After researching this term, we have discovered this is a generic
name for “medicine” and has multiple different references, but not
1 specific treatment [5-8]. The substance was sent for toxicological
analysis at a national laboratory testing for 1500 different drugs
but was not flagged as positive for any of them. We performed a
literature search and found that there is a very limited amount
of information regarding Nigerian herbal remedies which fit the
description provided by the family of the patient. We were able to
identify 1 compound, Rauwolfia Vomitoria that has been used in
Nigerian herbal remedies for several purposes, and is known for
its anticonvulsant, analgesic and antipsychotic properties. This
compound has a similar effect profile as Chlorpromazine, which
is a dopamine antagonist, and can cause neuroleptic malignant
syndrome in overdose. Unfortunately, we did not discover the true
identity of the substance, so further speculation is not helpful.
However, the usefulness of the albumin haemofiltration may still
be discussed. Many antipsychotic medications are highly lipid
soluble and have high levels of protein binding. The above example
of chlorpromazine has a 90-99% protein binding capacity. In the
severely affected patients, it is theoretical that increasing serum
albumin levels would increase the bound fraction of the drug,
and therefore prevent the drug from moving through the filter.

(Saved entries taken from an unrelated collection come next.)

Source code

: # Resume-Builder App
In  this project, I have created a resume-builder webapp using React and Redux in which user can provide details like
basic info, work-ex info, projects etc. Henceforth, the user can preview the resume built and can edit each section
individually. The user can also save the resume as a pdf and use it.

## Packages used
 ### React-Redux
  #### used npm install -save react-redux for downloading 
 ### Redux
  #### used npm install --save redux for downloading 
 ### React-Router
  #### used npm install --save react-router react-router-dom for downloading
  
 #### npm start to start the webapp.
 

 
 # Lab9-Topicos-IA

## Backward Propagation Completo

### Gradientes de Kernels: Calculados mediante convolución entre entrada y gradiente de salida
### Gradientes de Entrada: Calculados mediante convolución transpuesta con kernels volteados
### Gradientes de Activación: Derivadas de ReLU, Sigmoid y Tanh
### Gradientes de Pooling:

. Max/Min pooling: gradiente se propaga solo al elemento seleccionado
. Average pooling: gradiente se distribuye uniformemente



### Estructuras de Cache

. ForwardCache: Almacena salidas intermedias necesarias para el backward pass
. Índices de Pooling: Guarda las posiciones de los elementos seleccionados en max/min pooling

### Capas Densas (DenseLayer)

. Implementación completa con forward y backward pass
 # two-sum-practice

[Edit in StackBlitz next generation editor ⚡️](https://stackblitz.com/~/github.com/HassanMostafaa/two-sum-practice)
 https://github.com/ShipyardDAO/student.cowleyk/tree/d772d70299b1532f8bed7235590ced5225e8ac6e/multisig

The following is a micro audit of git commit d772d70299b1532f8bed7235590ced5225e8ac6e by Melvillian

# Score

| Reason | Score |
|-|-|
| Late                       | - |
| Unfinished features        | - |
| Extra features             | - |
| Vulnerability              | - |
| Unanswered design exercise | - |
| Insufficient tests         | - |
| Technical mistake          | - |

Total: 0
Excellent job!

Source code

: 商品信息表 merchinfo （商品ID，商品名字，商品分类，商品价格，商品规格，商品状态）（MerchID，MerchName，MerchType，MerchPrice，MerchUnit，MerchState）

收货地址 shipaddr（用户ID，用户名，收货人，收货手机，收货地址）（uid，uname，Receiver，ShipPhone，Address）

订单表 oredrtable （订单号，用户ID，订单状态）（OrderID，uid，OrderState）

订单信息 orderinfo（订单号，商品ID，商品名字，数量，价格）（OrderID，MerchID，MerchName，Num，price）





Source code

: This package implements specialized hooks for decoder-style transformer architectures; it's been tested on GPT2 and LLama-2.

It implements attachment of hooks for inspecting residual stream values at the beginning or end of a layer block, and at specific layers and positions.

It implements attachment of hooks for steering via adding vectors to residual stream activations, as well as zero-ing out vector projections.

On the other hand, it is not clear whether patients with a normal
endogenous serum albumin concentration would already have
sufficient levels of protein binding capacity. Due to the severity of
the case, the potential harm caused by line insertion and filtration
is likely outweighed by the potential benefit, as these patients often
end up on the filter due to renal failure secondary to either direct
drug nephrotoxicity or secondary effects from high creatinine
kinase levels.
Conclusion
Thankfully, this patient made a full recovery, and we have
counselled him regarding the ingestion of unknown substances
before discussion with a doctor. Due to many confounding factors
in this case, it is difficult to demonstrate causality with any single
intervention. However, these patients can prove to be challenging,
especially in the early stages of presentation where the history is
unclear. With the lack of diagnostic tests, and the inevitable delay
in serum drug sampling, it is reasonable to start therapies which
are likely to do little harm but may have a large positive impact. We
believe the albumin hemofiltration is such an example.